In just a few short days, as sisters in Christ, we will be celebrating the most sacred day of our Christian faith: the death and resurrection of our Savior, Jesus Christ. As a way to prepare my heart for Easter, I’ve been meditating on Psalm 32 this week. Psalms were used both during the Old Testament time period and by the church in individual and corporate worship. Even though we can’t worship together physically, I thought that maybe by meditating on a Psalm together, we could unite in worship spiritually.
Psalm 32 is one of seven penitential psalms (or psalms of confession) found in scripture. Did you ever wonder what life would be like if we never confessed our sin, or maybe never thought of ourselves as sinners? Would we seek a savior? Would we even sense the need to seek a savior? Would we live differently? Would Easter mean anything to us?

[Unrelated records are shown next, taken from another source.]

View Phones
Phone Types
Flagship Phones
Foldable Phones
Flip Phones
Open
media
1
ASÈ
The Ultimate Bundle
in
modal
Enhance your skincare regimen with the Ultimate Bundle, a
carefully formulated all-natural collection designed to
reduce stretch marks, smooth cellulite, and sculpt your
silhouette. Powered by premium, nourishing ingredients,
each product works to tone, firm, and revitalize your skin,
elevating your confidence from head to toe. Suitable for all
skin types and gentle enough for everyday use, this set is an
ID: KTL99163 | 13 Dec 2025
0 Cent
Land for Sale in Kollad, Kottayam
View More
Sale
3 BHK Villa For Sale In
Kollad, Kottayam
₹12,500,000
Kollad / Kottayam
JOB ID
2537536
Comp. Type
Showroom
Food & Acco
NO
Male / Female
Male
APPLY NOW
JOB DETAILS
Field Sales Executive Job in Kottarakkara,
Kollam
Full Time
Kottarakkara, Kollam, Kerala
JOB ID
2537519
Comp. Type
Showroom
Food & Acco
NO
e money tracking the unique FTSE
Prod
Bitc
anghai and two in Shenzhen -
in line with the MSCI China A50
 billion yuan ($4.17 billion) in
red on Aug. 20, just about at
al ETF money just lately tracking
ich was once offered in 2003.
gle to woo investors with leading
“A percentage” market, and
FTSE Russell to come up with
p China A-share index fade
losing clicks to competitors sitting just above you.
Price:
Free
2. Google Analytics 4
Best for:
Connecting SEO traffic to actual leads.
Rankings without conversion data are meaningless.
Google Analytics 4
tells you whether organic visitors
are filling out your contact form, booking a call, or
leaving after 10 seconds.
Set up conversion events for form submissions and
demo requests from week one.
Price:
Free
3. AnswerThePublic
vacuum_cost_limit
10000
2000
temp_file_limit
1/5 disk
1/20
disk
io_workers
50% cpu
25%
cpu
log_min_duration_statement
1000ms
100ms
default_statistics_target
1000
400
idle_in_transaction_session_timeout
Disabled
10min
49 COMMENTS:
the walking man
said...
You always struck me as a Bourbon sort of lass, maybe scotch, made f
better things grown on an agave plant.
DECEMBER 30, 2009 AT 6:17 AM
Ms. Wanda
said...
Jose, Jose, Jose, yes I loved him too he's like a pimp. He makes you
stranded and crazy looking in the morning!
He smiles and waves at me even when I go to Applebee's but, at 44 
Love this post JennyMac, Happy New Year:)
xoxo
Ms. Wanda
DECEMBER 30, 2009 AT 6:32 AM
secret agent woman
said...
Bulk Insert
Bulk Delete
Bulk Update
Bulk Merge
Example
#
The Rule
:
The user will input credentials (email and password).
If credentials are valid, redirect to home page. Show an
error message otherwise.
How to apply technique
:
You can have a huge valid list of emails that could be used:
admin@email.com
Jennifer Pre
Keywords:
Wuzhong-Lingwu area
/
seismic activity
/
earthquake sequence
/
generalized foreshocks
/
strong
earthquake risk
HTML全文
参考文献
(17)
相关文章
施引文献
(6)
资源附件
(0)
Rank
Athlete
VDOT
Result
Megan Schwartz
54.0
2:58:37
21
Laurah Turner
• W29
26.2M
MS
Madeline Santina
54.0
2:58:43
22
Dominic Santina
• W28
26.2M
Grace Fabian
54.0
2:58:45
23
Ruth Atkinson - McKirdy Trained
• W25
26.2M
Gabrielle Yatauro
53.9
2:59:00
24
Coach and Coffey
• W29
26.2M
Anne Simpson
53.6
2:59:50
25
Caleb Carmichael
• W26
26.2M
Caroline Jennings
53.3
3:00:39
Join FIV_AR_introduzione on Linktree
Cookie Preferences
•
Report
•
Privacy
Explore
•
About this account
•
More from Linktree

After John the Baptist was arrested, Jesus announced, “The time promised by God has come at last!…The Kingdom of God is near! Repent of your sins and believe the Good News!” (Mark 1:15 NLT). As you meditate on Psalm 32, David shares with us the joy and blessing that we can experience in confessing our sin and knowing that it is forgiven.
Read and reread this Psalm over the course of the week. Read it in multiple versions. Make a copy of the text so that you can write notes, thoughts or questions on it. After you have taken time to allow God’s word to penetrate your mind and heart, think about the following questions:
- Looking at verses 1-2:
- Who does David, the author of this Psalm, consider “blessed” or “happy”?

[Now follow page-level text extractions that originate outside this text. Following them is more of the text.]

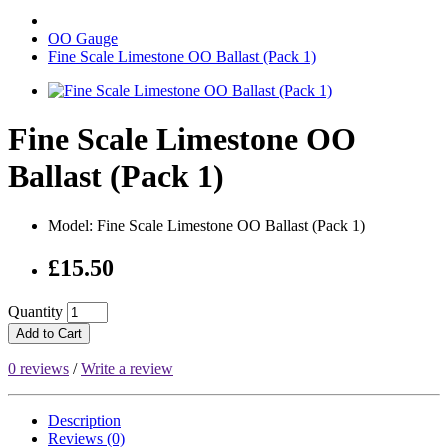
OO Gauge
Fine Scale Limestone OO Ballast (Pack 1)
Fine Scale Limestone OO
Ballast (Pack 1)
Model: Fine Scale Limestone OO Ballast (Pack 1)
£15.50
Quantity
Add to Cart
0 reviews
/
Write a review
Description
Reviews (0)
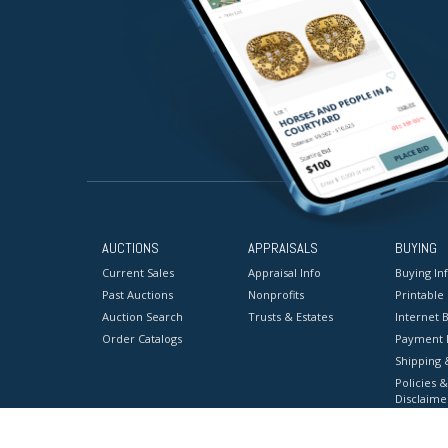
AUCTIONS
APPRAISALS
BUYING
Current Sales
Appraisal Info
Buying In
Past Auctions
Nonprofits
Printable
Auction Search
Trusts & Estates
Internet B
Order Catalogs
Payment 
Shipping 
Policies &
Disclaime
Terms & C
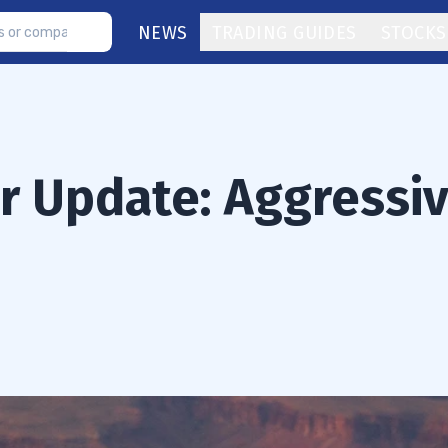
NEWS
TRADING GUIDES
STOCKS
or Update: Aggressi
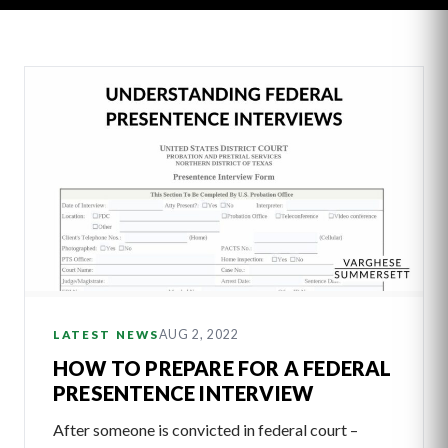
Latest
Articles
AUG 2, 2022
LATEST NEWS
HOW TO PREPARE FOR A FEDERAL
PRESENTENCE INTERVIEW
After someone is convicted in federal court –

- The apostle Paul quotes these two verses in Romans 4:7-8. What do these verses in Romans add to your understanding of Psalm 32? (See Romans 4:1-10 for context)
- Looking at verses 3-7:
- David compares the effects of not confessing sin to confessing sin (vv. 3-5). What do you learn?

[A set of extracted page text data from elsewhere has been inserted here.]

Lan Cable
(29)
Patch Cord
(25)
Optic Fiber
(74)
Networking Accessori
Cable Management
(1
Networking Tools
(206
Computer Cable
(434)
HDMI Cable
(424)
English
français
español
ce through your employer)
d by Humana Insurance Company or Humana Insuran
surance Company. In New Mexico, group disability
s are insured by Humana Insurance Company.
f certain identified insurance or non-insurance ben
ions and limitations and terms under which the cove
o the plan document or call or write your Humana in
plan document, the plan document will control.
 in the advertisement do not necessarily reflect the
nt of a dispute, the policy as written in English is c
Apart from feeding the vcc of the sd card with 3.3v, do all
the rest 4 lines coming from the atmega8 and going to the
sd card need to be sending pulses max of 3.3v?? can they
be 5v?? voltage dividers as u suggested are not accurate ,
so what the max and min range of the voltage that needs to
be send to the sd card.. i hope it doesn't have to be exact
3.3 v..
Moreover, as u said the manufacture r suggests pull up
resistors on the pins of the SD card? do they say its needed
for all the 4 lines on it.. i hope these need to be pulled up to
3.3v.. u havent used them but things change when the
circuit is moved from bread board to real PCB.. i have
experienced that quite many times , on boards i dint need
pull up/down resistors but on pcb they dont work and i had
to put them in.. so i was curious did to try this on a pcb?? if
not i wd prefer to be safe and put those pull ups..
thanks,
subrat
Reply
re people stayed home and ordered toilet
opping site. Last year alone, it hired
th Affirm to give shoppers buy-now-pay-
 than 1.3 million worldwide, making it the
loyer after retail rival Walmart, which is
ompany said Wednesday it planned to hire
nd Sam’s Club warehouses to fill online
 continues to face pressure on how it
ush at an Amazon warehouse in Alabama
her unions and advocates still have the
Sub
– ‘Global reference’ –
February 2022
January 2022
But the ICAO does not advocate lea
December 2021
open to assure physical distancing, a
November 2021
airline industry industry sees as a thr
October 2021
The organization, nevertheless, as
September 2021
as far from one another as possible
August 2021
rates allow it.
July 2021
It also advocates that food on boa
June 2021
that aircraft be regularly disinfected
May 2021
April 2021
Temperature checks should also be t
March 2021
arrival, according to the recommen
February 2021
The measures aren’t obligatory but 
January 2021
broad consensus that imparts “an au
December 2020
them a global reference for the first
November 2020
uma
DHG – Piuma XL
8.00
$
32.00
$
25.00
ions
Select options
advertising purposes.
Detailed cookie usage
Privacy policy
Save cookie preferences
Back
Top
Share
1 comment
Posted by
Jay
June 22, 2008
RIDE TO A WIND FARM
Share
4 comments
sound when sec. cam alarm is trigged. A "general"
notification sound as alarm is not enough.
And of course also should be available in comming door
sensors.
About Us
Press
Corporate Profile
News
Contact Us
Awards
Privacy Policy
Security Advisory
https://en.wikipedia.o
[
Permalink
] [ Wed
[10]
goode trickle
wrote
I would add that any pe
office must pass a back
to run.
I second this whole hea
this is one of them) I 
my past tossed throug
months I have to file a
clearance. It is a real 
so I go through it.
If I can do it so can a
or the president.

- Based on David’s findings in verses 3-5, what does he encourage us to do in verse 6? Note: David left us with a personal example of a prayer of confession in Psalm 51. Use this Psalm as a template for your own pray as you prepare your heart for Easter.
- According to 1 John 1:9, what is God’s promise to those who confess their sin to the LORD?
- What is David’s view of God in light of verses 1-7? What is your view of God?
- Up to this point, David has been speaking to us, sharing his experiences. Notice that the speaker has changed in verses 8-9. Who is now speaking? What does he say?
- Looking at verses 10-11:
- David compares the righteous with the wicked. What do you observe about these two groups of people?
- David ends this Psalm with praise and worship, confident that God heard his cry of confession, and did not count his sin against him. David trusted that God would forgive. Let me leave you with these words from 1 Peter 2:24: “He Himself bore our sins in His body on the tree, that we might die to sin and live to righteousness. By His wounds you have been healed.” Take some time this week to respond in worship for what Jesus has done for you!
Please share your thoughts, what the Lord may be teaching you, questions you may have, etc. God intended us to learn from each other and encourage one another! May the Lord bless your week as you seek His face.